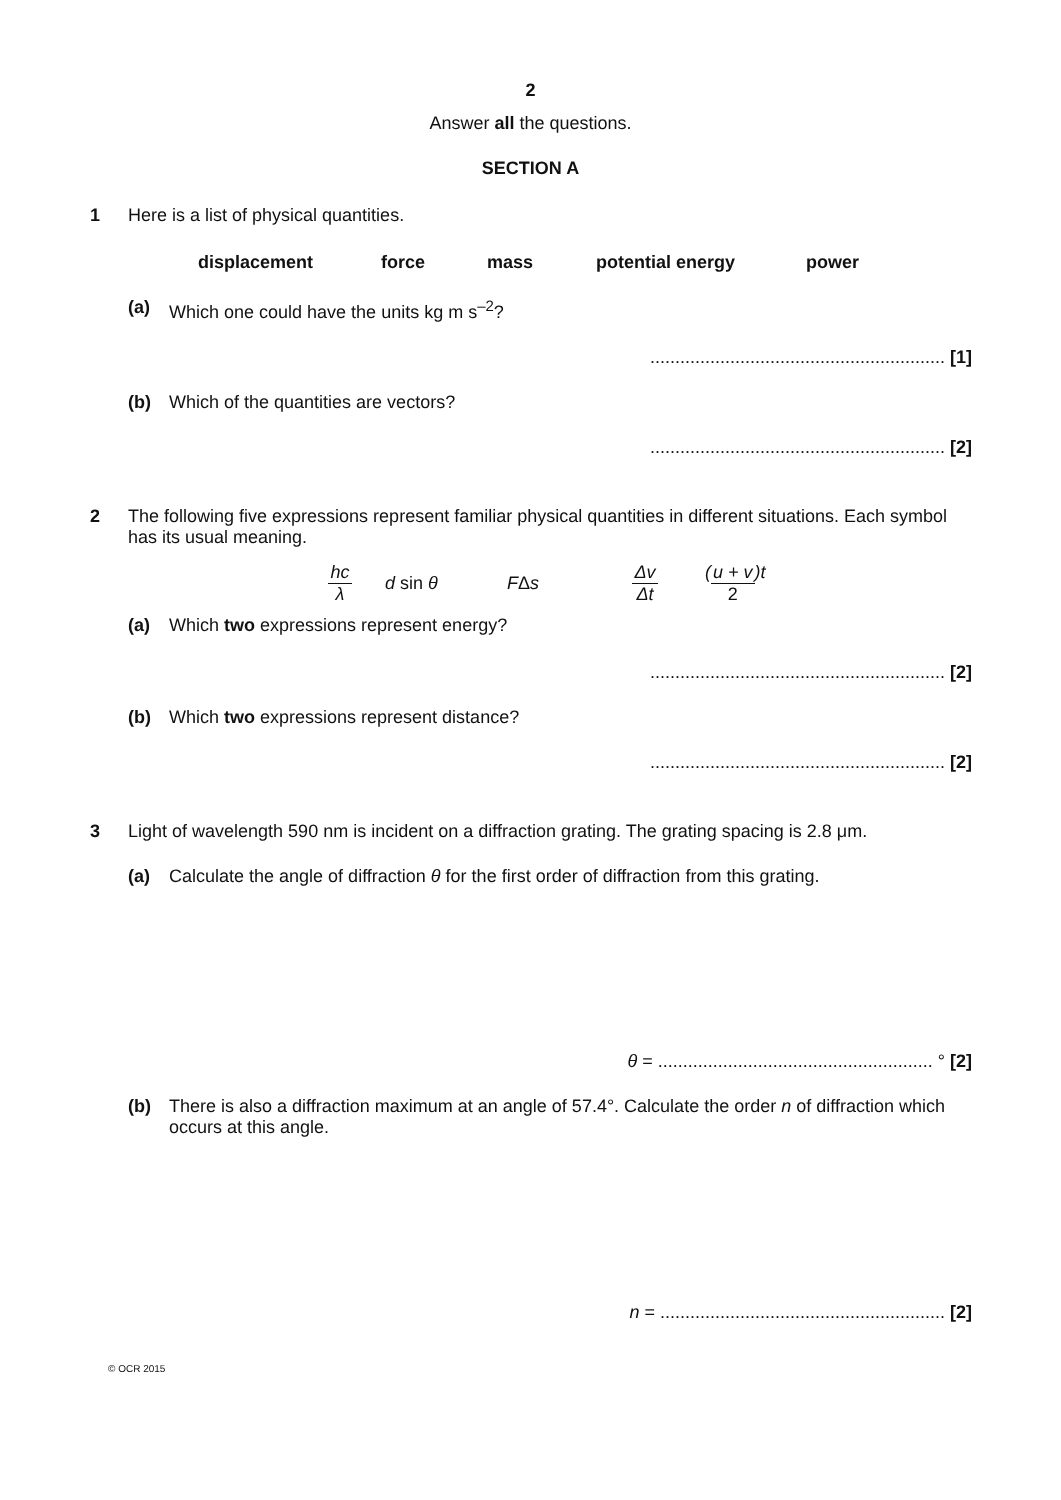2
Answer all the questions.
SECTION A
1 Here is a list of physical quantities.
displacement force mass potential energy power
(a) Which one could have the units kg m s<sup>–2</sup>?
........................................................... [1]
(b) Which of the quantities are vectors?
........................................................... [2]
2 The following five expressions represent familiar physical quantities in different situations. Each symbol has its usual meaning.
hc λ d sin θ FΔs Δv Δt (u + v 2)t
(a) Which two expressions represent energy?
........................................................... [2]
(b) Which two expressions represent distance?
........................................................... [2]
3 Light of wavelength 590 nm is incident on a diffraction grating. The grating spacing is 2.8 μm.
(a) Calculate the angle of diffraction θ for the first order of diffraction from this grating.
θ = ....................................................... ° [2]
(b) There is also a diffraction maximum at an angle of 57.4°. Calculate the order n of diffraction which occurs at this angle.
n = ......................................................... [2]
© OCR 2015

▶ **Directions**
Look above for the line holding "displacement force mass", then set down exactly that line and every line after it up to and including the line holding "(b) There is", with nothing else.

▶ **Answer section**
displacement force mass potential energy power
(a) Which one could have the units kg m s<sup>–2</sup>?
........................................................... [1]
(b) Which of the quantities are vectors?
........................................................... [2]
2 The following five expressions represent familiar physical quantities in different situations. Each symbol has its usual meaning.
hc λ d sin θ FΔs Δv Δt (u + v 2)t
(a) Which two expressions represent energy?
........................................................... [2]
(b) Which two expressions represent distance?
........................................................... [2]
3 Light of wavelength 590 nm is incident on a diffraction grating. The grating spacing is 2.8 μm.
(a) Calculate the angle of diffraction θ for the first order of diffraction from this grating.
θ = ....................................................... ° [2]
(b) There is also a diffraction maximum at an angle of 57.4°. Calculate the order n of diffraction which occurs at this angle.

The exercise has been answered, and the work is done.